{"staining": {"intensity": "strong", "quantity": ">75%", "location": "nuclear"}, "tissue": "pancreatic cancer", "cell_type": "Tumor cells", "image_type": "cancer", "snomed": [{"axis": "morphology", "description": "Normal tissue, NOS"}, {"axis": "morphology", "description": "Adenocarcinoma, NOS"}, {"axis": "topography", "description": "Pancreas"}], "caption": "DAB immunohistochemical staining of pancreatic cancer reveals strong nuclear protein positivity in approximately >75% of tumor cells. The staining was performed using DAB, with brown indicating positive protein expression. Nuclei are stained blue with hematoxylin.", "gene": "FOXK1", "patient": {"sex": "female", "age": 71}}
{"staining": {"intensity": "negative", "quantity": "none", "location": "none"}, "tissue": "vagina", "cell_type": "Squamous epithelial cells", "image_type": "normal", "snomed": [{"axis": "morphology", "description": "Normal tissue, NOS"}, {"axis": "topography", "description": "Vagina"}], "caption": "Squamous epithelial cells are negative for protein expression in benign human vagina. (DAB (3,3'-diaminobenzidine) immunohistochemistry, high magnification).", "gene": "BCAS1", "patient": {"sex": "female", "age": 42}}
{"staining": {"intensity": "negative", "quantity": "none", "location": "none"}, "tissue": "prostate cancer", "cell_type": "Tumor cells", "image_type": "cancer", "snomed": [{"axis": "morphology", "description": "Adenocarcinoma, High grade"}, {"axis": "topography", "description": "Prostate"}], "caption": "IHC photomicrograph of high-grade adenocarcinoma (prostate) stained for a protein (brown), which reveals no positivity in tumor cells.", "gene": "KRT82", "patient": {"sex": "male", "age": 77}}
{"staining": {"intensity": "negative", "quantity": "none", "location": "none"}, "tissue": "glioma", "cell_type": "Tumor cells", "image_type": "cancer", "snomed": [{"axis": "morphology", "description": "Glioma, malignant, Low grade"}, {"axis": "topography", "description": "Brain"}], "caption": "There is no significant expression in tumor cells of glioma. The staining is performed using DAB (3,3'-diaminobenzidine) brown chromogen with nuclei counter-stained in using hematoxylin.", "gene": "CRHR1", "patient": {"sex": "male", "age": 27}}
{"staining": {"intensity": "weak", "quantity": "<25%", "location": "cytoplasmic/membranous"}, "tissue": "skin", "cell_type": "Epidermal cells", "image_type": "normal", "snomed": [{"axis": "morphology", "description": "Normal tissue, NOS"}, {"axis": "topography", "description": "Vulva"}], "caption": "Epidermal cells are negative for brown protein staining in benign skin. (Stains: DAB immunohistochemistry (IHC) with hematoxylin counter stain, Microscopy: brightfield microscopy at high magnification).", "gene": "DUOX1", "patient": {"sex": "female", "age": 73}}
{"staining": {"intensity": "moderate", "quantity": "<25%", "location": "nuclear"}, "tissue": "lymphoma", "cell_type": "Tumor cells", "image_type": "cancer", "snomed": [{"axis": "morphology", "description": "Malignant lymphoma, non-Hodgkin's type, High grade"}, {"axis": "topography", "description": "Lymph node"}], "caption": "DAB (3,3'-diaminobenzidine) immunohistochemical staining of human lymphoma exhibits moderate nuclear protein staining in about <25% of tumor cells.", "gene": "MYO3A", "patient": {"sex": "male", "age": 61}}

▸ **Your goal**: From beginning to end, the data must be duplicated exactly.

▸ **Answer to this exercise**:
{"staining": {"intensity": "strong", "quantity": ">75%", "location": "nuclear"}, "tissue": "pancreatic cancer", "cell_type": "Tumor cells", "image_type": "cancer", "snomed": [{"axis": "morphology", "description": "Normal tissue, NOS"}, {"axis": "morphology", "description": "Adenocarcinoma, NOS"}, {"axis": "topography", "description": "Pancreas"}], "caption": "DAB immunohistochemical staining of pancreatic cancer reveals strong nuclear protein positivity in approximately >75% of tumor cells. The staining was performed using DAB, with brown indicating positive protein expression. Nuclei are stained blue with hematoxylin.", "gene": "FOXK1", "patient": {"sex": "female", "age": 71}}
{"staining": {"intensity": "negative", "quantity": "none", "location": "none"}, "tissue": "vagina", "cell_type": "Squamous epithelial cells", "image_type": "normal", "snomed": [{"axis": "morphology", "description": "Normal tissue, NOS"}, {"axis": "topography", "description": "Vagina"}], "caption": "Squamous epithelial cells are negative for protein expression in benign human vagina. (DAB (3,3'-diaminobenzidine) immunohistochemistry, high magnification).", "gene": "BCAS1", "patient": {"sex": "female", "age": 42}}
{"staining": {"intensity": "negative", "quantity": "none", "location": "none"}, "tissue": "prostate cancer", "cell_type": "Tumor cells", "image_type": "cancer", "snomed": [{"axis": "morphology", "description": "Adenocarcinoma, High grade"}, {"axis": "topography", "description": "Prostate"}], "caption": "IHC photomicrograph of high-grade adenocarcinoma (prostate) stained for a protein (brown), which reveals no positivity in tumor cells.", "gene": "KRT82", "patient": {"sex": "male", "age": 77}}
{"staining": {"intensity": "negative", "quantity": "none", "location": "none"}, "tissue": "glioma", "cell_type": "Tumor cells", "image_type": "cancer", "snomed": [{"axis": "morphology", "description": "Glioma, malignant, Low grade"}, {"axis": "topography", "description": "Brain"}], "caption": "There is no significant expression in tumor cells of glioma. The staining is performed using DAB (3,3'-diaminobenzidine) brown chromogen with nuclei counter-stained in using hematoxylin.", "gene": "CRHR1", "patient": {"sex": "male", "age": 27}}
{"staining": {"intensity": "weak", "quantity": "<25%", "location": "cytoplasmic/membranous"}, "tissue": "skin", "cell_type": "Epidermal cells", "image_type": "normal", "snomed": [{"axis": "morphology", "description": "Normal tissue, NOS"}, {"axis": "topography", "description": "Vulva"}], "caption": "Epidermal cells are negative for brown protein staining in benign skin. (Stains: DAB immunohistochemistry (IHC) with hematoxylin counter stain, Microscopy: brightfield microscopy at high magnification).", "gene": "DUOX1", "patient": {"sex": "female", "age": 73}}
{"staining": {"intensity": "moderate", "quantity": "<25%", "location": "nuclear"}, "tissue": "lymphoma", "cell_type": "Tumor cells", "image_type": "cancer", "snomed": [{"axis": "morphology", "description": "Malignant lymphoma, non-Hodgkin's type, High grade"}, {"axis": "topography", "description": "Lymph node"}], "caption": "DAB (3,3'-diaminobenzidine) immunohistochemical staining of human lymphoma exhibits moderate nuclear protein staining in about <25% of tumor cells.", "gene": "MYO3A", "patient": {"sex": "male", "age": 61}}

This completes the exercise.